**Task objective:** Look through the records and copy each line that has "cout" in it.

**Machine-readable hardware designs:**
↓↓↓

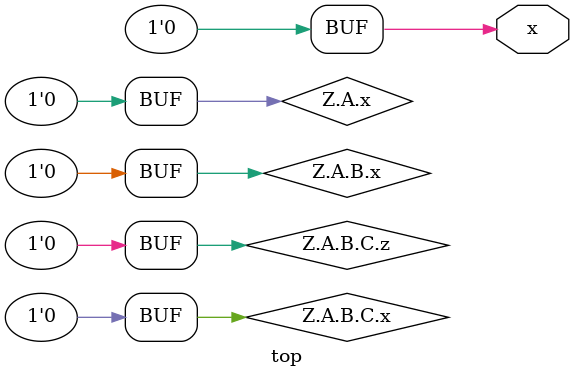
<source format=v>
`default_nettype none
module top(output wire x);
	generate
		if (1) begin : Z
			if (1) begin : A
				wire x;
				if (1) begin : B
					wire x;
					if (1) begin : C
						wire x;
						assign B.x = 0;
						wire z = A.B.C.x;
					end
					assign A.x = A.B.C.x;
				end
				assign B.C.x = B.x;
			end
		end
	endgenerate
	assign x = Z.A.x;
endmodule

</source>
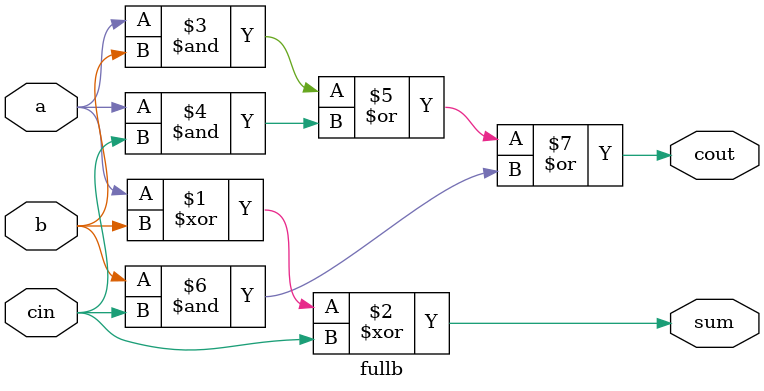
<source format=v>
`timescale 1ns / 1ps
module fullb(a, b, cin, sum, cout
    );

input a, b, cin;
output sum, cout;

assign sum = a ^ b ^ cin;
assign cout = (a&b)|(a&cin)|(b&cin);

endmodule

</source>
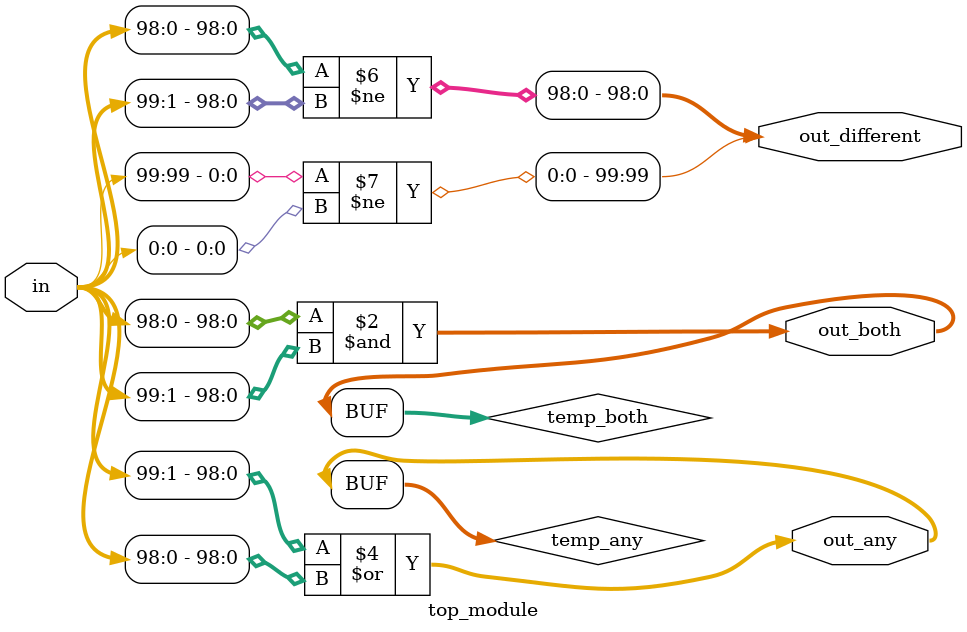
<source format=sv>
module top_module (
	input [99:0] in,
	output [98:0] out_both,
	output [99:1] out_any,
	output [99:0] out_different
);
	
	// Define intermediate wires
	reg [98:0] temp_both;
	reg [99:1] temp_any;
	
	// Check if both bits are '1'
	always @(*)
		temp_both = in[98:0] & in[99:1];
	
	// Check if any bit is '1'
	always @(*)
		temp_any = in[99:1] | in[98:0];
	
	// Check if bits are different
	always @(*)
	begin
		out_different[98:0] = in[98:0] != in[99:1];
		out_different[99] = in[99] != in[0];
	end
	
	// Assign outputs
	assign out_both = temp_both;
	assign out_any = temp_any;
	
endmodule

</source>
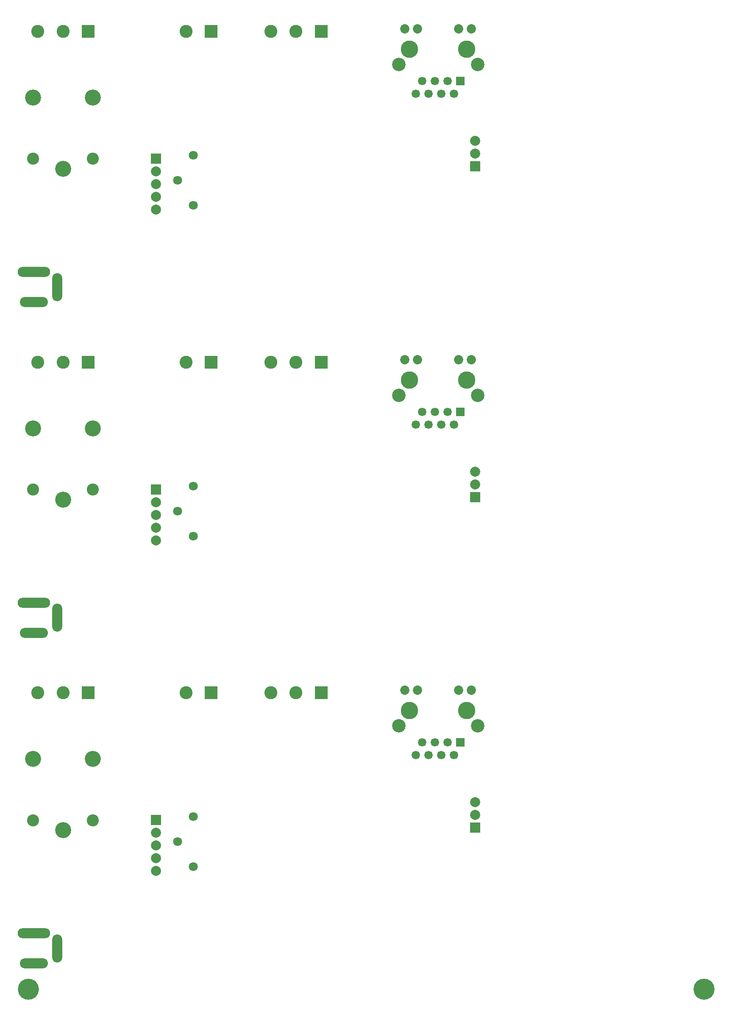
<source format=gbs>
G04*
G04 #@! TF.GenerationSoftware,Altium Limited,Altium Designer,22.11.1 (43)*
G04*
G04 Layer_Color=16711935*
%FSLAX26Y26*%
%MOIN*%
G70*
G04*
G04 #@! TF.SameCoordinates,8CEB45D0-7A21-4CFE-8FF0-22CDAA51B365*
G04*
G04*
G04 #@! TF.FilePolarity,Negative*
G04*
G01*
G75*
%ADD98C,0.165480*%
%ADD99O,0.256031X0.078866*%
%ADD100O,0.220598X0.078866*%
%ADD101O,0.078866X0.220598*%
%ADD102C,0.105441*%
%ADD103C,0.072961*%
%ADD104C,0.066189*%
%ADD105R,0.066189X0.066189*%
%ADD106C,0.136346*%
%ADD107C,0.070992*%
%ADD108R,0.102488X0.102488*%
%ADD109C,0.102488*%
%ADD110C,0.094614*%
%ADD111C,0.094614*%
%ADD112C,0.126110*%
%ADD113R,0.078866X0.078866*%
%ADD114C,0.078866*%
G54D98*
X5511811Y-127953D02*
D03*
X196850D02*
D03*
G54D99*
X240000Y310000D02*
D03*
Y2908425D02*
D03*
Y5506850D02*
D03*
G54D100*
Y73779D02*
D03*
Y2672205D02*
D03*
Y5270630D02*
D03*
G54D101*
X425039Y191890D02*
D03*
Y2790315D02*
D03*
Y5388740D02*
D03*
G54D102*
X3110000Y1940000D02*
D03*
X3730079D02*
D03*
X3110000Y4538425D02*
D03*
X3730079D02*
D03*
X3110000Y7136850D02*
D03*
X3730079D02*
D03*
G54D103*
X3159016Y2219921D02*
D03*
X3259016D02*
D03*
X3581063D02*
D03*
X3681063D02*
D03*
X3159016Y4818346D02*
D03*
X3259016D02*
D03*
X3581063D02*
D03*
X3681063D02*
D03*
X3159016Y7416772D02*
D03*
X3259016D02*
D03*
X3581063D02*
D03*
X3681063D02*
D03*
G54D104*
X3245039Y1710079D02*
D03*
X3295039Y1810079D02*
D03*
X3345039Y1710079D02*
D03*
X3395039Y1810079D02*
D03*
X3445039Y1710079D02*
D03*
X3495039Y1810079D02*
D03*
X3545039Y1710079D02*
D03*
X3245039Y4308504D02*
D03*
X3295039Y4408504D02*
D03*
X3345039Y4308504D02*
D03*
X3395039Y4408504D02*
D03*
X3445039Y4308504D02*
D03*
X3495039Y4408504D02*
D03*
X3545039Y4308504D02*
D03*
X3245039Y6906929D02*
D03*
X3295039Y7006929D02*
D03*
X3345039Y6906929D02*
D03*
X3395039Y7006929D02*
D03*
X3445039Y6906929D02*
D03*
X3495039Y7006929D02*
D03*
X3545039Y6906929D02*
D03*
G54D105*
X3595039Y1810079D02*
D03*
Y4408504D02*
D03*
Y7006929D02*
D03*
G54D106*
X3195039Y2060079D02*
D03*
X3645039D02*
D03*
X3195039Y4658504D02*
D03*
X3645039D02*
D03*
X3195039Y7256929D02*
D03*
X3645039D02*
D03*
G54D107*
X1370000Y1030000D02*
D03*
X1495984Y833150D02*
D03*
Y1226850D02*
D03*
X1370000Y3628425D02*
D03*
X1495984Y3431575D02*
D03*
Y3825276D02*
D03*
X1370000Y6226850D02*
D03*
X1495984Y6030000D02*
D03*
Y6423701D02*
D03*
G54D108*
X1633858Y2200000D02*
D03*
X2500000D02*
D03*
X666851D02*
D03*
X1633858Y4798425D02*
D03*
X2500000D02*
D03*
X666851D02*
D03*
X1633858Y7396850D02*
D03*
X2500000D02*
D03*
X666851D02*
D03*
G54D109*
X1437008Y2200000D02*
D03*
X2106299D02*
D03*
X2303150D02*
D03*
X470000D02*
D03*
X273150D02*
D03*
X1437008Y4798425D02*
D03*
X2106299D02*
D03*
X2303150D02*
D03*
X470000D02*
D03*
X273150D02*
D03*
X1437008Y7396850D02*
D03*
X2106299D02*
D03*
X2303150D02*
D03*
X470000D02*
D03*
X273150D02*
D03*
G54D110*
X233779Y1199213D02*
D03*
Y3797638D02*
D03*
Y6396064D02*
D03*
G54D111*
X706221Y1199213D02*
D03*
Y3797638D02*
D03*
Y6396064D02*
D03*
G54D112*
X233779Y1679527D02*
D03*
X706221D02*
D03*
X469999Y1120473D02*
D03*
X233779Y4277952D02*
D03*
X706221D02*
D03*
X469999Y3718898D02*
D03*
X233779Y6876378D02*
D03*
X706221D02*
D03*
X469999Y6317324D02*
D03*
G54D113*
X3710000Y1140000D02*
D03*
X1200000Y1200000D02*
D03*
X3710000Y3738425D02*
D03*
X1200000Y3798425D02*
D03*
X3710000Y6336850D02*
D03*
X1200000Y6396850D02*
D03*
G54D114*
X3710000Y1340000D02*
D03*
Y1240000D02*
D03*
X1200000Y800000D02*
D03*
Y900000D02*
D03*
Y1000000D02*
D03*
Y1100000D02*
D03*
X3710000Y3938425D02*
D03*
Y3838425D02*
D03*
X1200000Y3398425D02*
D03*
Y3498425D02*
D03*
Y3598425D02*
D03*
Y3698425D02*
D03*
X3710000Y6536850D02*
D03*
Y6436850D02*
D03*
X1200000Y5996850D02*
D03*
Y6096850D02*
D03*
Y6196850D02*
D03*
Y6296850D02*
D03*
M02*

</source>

↑↑↑

**Response area:**
module fullb(a, b, cin, sum, cout
output sum, cout;
assign cout = (a&b)|(a&cin)|(b&cin);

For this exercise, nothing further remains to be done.